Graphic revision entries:
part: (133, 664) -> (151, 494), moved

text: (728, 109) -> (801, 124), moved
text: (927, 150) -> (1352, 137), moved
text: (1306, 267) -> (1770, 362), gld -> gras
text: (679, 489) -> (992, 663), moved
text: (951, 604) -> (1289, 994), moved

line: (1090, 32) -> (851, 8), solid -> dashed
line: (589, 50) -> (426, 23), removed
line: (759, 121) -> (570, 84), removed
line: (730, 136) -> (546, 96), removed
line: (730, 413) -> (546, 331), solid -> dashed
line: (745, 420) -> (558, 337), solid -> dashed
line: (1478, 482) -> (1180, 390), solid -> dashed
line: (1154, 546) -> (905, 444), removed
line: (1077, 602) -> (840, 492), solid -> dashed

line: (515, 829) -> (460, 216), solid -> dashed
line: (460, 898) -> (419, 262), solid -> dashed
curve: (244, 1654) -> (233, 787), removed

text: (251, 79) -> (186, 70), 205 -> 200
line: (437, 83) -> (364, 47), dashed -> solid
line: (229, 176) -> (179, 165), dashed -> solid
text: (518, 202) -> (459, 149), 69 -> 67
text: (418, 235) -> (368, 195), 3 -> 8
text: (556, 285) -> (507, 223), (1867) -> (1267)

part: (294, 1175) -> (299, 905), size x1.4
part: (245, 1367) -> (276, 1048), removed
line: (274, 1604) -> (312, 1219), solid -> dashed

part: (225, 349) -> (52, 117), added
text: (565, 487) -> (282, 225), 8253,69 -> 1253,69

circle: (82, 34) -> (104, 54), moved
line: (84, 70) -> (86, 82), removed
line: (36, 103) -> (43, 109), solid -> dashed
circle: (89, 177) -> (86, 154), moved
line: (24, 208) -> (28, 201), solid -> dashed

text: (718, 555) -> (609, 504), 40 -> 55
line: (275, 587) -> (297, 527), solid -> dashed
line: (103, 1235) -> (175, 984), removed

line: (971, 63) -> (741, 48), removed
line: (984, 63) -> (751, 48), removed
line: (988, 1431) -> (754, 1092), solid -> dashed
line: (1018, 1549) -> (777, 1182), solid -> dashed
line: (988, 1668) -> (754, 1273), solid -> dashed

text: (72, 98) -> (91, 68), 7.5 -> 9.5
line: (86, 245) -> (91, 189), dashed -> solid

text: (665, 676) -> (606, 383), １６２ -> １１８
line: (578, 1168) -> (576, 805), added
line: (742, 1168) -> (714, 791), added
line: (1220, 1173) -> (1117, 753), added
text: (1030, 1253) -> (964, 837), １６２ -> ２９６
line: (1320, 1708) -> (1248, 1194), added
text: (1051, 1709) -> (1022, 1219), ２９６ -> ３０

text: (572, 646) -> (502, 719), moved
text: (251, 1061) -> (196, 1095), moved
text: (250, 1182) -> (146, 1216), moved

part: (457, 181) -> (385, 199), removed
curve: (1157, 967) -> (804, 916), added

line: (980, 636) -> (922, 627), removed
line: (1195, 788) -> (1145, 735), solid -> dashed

▶ WHAT TO WORK ON
Lines with "part": find them in the data and copy each one.

▶ SOLVED PROBLEM
part: (133, 664) -> (151, 494), moved
part: (294, 1175) -> (299, 905), size x1.4
part: (245, 1367) -> (276, 1048), removed
part: (225, 349) -> (52, 117), added
part: (457, 181) -> (385, 199), removed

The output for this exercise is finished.